- Theatrical release poster
- Directed by: Jean-Claude La Marre
- Written by: Jean-Claude La Marre
- Produced by: Ken Halsband Jessie Levostre Cecil L. Murray
- Starring: Jean-Claude La Marre Debbi Morgan Elya Baskin David Gianopoulos Ananda Lewis Caspar Poyck Stephen Wozniak
- Music by: Flexx Jean-Claude La Marre
- Distributed by: 20th Century Fox
- Release date: October 27, 2006;
- Running time: 88 minutes
- Country: United States
- Language: English
- Box office: $85,802

= Color of the Cross =

2006 film by Jean-Claude La Marre

Color of the Cross is a 2006 religious film written by, directed by, and starring Jean-Claude La Marre.

The film is one of the few depictions of Christ as a black man, and portrays Jesus' persecution as the result of racism.

==Plot==
In what would later become the last 48 hours of his life, Jesus of Nazareth (Jean-Claude La Marre), a Black man, leads a group of 12 disciples to the biblical city of Arimathea to celebrate the Jewish holiday of Passover.
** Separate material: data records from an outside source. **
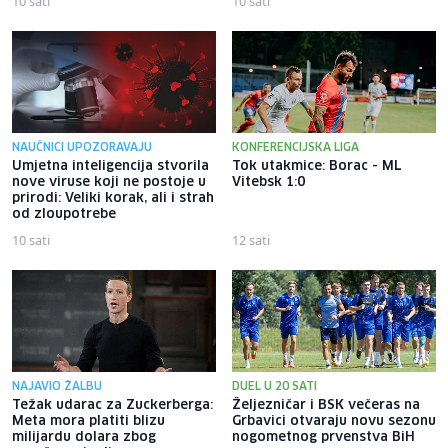
10 sati
10 sati
NAUČNICI UPOZORAVAJU
KONFERENCIJSKA LIGA
Umjetna inteligencija stvorila
Tok utakmice: Borac - ML
nove viruse koji ne postoje u
Vitebsk 1:0
prirodi: Veliki korak, ali i strah
od zloupotrebe
10 sati
12 sati
NAJAVIO ŽALBU
DUEL U 20 SATI
Težak udarac za Zuckerberga:
Željezničar i BSK večeras na
Meta mora platiti blizu
Grbavici otvaraju novu sezonu
milijardu dolara zbog
nogometnog prvenstva BiH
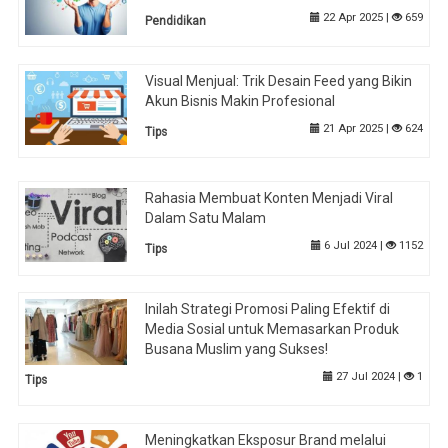
22 Apr 2025 |
659
Pendidikan
Visual Menjual: Trik Desain Feed yang Bikin
Akun Bisnis Makin Profesional
21 Apr 2025 |
624
Tips
Rahasia Membuat Konten Menjadi Viral
Dalam Satu Malam
6 Jul 2024 |
1152
Tips
Inilah Strategi Promosi Paling Efektif di
Media Sosial untuk Memasarkan Produk
Busana Muslim yang Sukses!
27 Jul 2024 |
1
Tips
Meningkatkan Eksposur Brand melalui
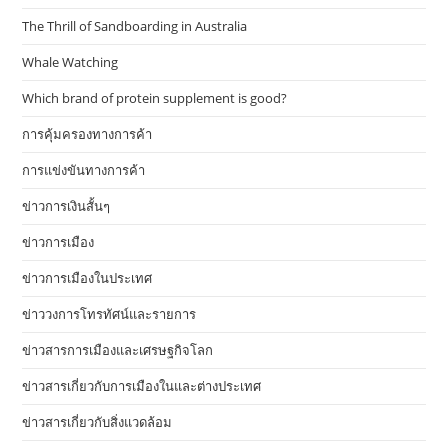
The Thrill of Sandboarding in Australia
Whale Watching
Which brand of protein supplement is good?
การคุ้มครองทางการค้า
การแข่งขันทางการค้า
ข่าวการเงินสั้นๆ
ข่าวการเมือง
ข่าวการเมืองในประเทศ
ข่าววงการโทรทัศน์และรายการ
ข่าวสารการเมืองและเศรษฐกิจโลก
ข่าวสารเกี่ยวกับการเมืองในและต่างประเทศ
ข่าวสารเกี่ยวกับสิ่งแวดล้อม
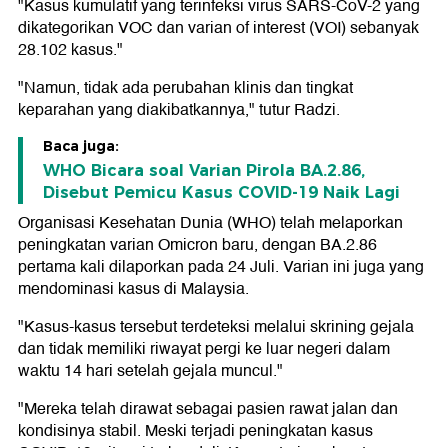
"Kasus kumulatif yang terinfeksi virus SARS-CoV-2 yang
dikategorikan VOC dan varian of interest (VOI) sebanyak
28.102 kasus."
"Namun, tidak ada perubahan klinis dan tingkat
keparahan yang diakibatkannya," tutur Radzi.
Baca juga:
WHO Bicara soal Varian Pirola BA.2.86,
Disebut Pemicu Kasus COVID-19 Naik Lagi
Organisasi Kesehatan Dunia (WHO) telah melaporkan
peningkatan varian Omicron baru, dengan BA.2.86
pertama kali dilaporkan pada 24 Juli. Varian ini juga yang
mendominasi kasus di Malaysia.
"Kasus-kasus tersebut terdeteksi melalui skrining gejala
dan tidak memiliki riwayat pergi ke luar negeri dalam
waktu 14 hari setelah gejala muncul."
"Mereka telah dirawat sebagai pasien rawat jalan dan
kondisinya stabil. Meski terjadi peningkatan kasus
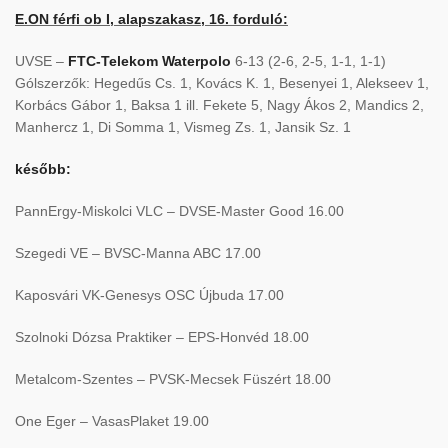
E.ON férfi ob I, alapszakasz, 16. forduló:
UVSE –
FTC-Telekom Waterpolo
6-13 (2-6, 2-5, 1-1, 1-1)
Gólszerzők: Hegedűs Cs. 1, Kovács K. 1, Besenyei 1, Alekseev 1,
Korbács Gábor 1, Baksa 1 ill. Fekete 5, Nagy Ákos 2, Mandics 2,
Manhercz 1, Di Somma 1, Vismeg Zs. 1, Jansik Sz. 1
később:
PannErgy-Miskolci VLC – DVSE-Master Good 16.00
Szegedi VE – BVSC-Manna ABC 17.00
Kaposvári VK-Genesys OSC Újbuda 17.00
Szolnoki Dózsa Praktiker – EPS-Honvéd 18.00
Metalcom-Szentes – PVSK-Mecsek Füszért 18.00
One Eger – VasasPlaket 19.00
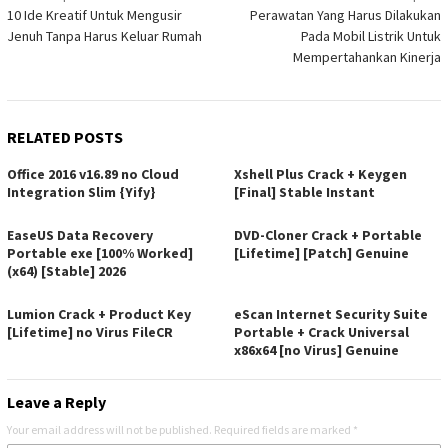
10 Ide Kreatif Untuk Mengusir
Perawatan Yang Harus Dilakukan
navigation
Jenuh Tanpa Harus Keluar Rumah
Pada Mobil Listrik Untuk
Mempertahankan Kinerja
RELATED POSTS
Office 2016 v16.89 no Cloud
Xshell Plus Crack + Keygen
Integration Slim {Yify}
[Final] Stable Instant
EaseUS Data Recovery
DVD-Cloner Crack + Portable
Portable exe [100% Worked]
[Lifetime] [Patch] Genuine
(x64) [Stable] 2026
Lumion Crack + Product Key
eScan Internet Security Suite
[Lifetime] no Virus FileCR
Portable + Crack Universal
x86x64 [no Virus] Genuine
Leave a Reply
Your email address will not be published.
Required fields are marked
*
The city of Arimathea is governed by the elite Jewish Sanhedrin under the administrative jurisdiction of the Roman Empire who persecute and discriminate against the Jewish population. Growing weary of the popular influence displayed by Jesus, a Jew claiming to be a messiah, the Sanhedrin wish to call an emergency meeting to discuss his growing power and clout. From the Sanhedrin, some of the members find it hard to believe a black man although Jewish, could in fact be the messiah. The members attempt to formulate a plan to capture and interrogate Jesus over his alleged blasphemy. Meanwhile, Jesus with the help of his disciple John (Akiva David), discovers a safe dwelling in Arimathea to consume the Passover meal away from the watchful patrol of Roman soldiers who are also attempting to subdue him over his reputation. Accordingly, Mary (Debbi Morgan), the mother of Jesus, comes to believe her son is being individually singled out on motivations based on race. In addition to persecuting Jews in general, the Romans also view Jews who are black in skin color as a more troublesome ramification than just ordinary white Jews.

After a trek through the wilderness in the province of Judea, Jesus and his followers arrive in Arimathea. During the passover meal at a secret location within a Jewish guest home, Jesus reveals a vision which he experienced from God; depicting one of his disciples will betray him and hand him over to the Romans as a blasphemous criminal against the Empire. After hearing of the so-called miracles which Jesus performed, such as the healing of a blind man, and the restoring of life to a dead person, Caiphas (Elya Baskin), the leader of the Sanhedrin remains unconvinced of Jesus' prowess. The Sanhedrin believe that Jesus may in fact be a prophet like other Jews in the past, but do not believe he is a messiah. Later, Judas Iscariot (Johann John Jean), one of Jesus' followers, betrays him for a payment of 30 pieces of silver by revealing his hiding place from the Romans to Caiphas. Against the wishes of his fellow members in not involving the Romans into the matter, Caiphas recruits a group of Roman soldiers led by Horatius (David Gianopoulos), to capture Jesus. Earlier, Jesus along with his disciples left the Jewish guest home to seek refuge in the Garden of Gethsemane within the mountains of Judea. Following his capture with the aid of Judas, Horatius leads Jesus away to a presumed trial before the Romans. Jesus is later condemned to death and crucified.

==Post production==
===Sequel===
The sequel to the film, Color of the Cross 2: The Resurrection, was released on DVD on Wednesday, March 5, 2008, including a performance of Judas Iscariot by Sebastian Siegel.

==Reception==
===Critical response===
Reaction to the film was generally negative due to its low budget and production qualities. Among reviews, Jeannette Catsoulis of The New York Times, noted that "Color of the Cross, a low-budget re-imagining of Christ's final days, makes a big deal out of the relatively tame suggestion that Jesus was black." Todd McCarthy of Variety solidly concurred saying, "Lacking the drama of Jesus' trial and the passion, as well as the substance of his teachings, (actor Jean Claude) LaMarre's turgid take has very little to offer dramatically or inspirationally."

===Box office===
At its widest release in the U.S., the film was screened at 29 theaters grossing $25,868 in its opening weekend. The film went on to gross $85,802 in ticket sales through a 4-week theatrical run.

===Home media===
The Region 1 Code widescreen edition of the film was released on DVD in the United States on January 9, 2007. Currently, there is no set date on a future Blu-ray Disc release for the film.